- **PROBLEM STATEMENT**
Word for word, restate every line from the one with "- [ ] Unitarias de normalización." through the end of the records below, both included, and add nothing.
○ ○ ○ ○ ○
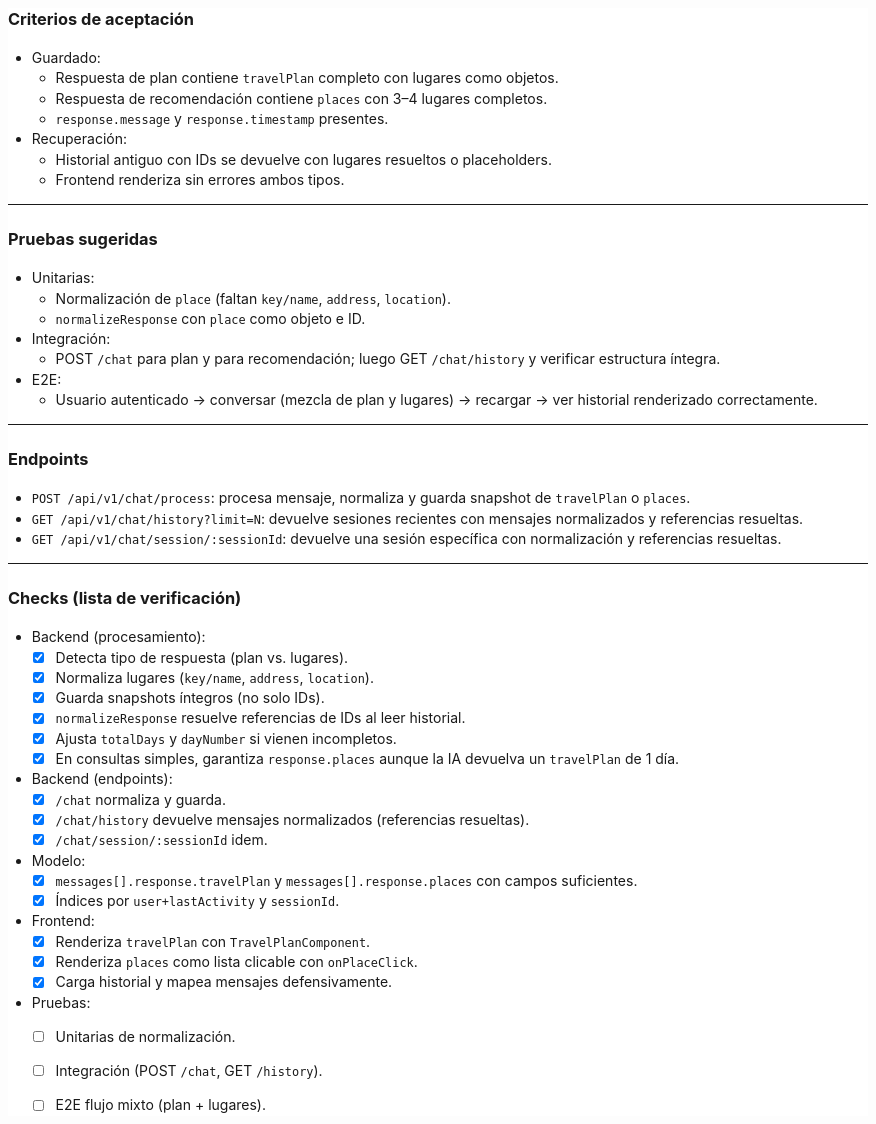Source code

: 
### Criterios de aceptación
- Guardado: 
  - Respuesta de plan contiene `travelPlan` completo con lugares como objetos.
  - Respuesta de recomendación contiene `places` con 3–4 lugares completos.
  - `response.message` y `response.timestamp` presentes.
- Recuperación:
  - Historial antiguo con IDs se devuelve con lugares resueltos o placeholders.
  - Frontend renderiza sin errores ambos tipos.

---

### Pruebas sugeridas
- Unitarias:
  - Normalización de `place` (faltan `key/name`, `address`, `location`).
  - `normalizeResponse` con `place` como objeto e ID.
- Integración:
  - POST `/chat` para plan y para recomendación; luego GET `/chat/history` y verificar estructura íntegra.
- E2E:
  - Usuario autenticado → conversar (mezcla de plan y lugares) → recargar → ver historial renderizado correctamente.

---

### Endpoints
- `POST /api/v1/chat/process`: procesa mensaje, normaliza y guarda snapshot de `travelPlan` o `places`.
- `GET /api/v1/chat/history?limit=N`: devuelve sesiones recientes con mensajes normalizados y referencias resueltas.
- `GET /api/v1/chat/session/:sessionId`: devuelve una sesión específica con normalización y referencias resueltas.


---

### Checks (lista de verificación)
- Backend (procesamiento):
  - [x] Detecta tipo de respuesta (plan vs. lugares).
  - [x] Normaliza lugares (`key/name`, `address`, `location`).
  - [x] Guarda snapshots íntegros (no solo IDs).
  - [x] `normalizeResponse` resuelve referencias de IDs al leer historial.
  - [x] Ajusta `totalDays` y `dayNumber` si vienen incompletos.
  - [x] En consultas simples, garantiza `response.places` aunque la IA devuelva un `travelPlan` de 1 día.
- Backend (endpoints):
  - [x] `/chat` normaliza y guarda.
  - [x] `/chat/history` devuelve mensajes normalizados (referencias resueltas).
  - [x] `/chat/session/:sessionId` idem.
- Modelo:
  - [x] `messages[].response.travelPlan` y `messages[].response.places` con campos suficientes.
  - [x] Índices por `user+lastActivity` y `sessionId`.
- Frontend:
  - [x] Renderiza `travelPlan` con `TravelPlanComponent`.
  - [x] Renderiza `places` como lista clicable con `onPlaceClick`.
  - [x] Carga historial y mapea mensajes defensivamente.
- Pruebas:
  - [ ] Unitarias de normalización.
  - [ ] Integración (POST `/chat`, GET `/history`).
  - [ ] E2E flujo mixto (plan + lugares).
○ ○ ○ ○ ○
- **EXERCISE RESPONSE**
  - [ ] Unitarias de normalización.
  - [ ] Integración (POST `/chat`, GET `/history`).
  - [ ] E2E flujo mixto (plan + lugares).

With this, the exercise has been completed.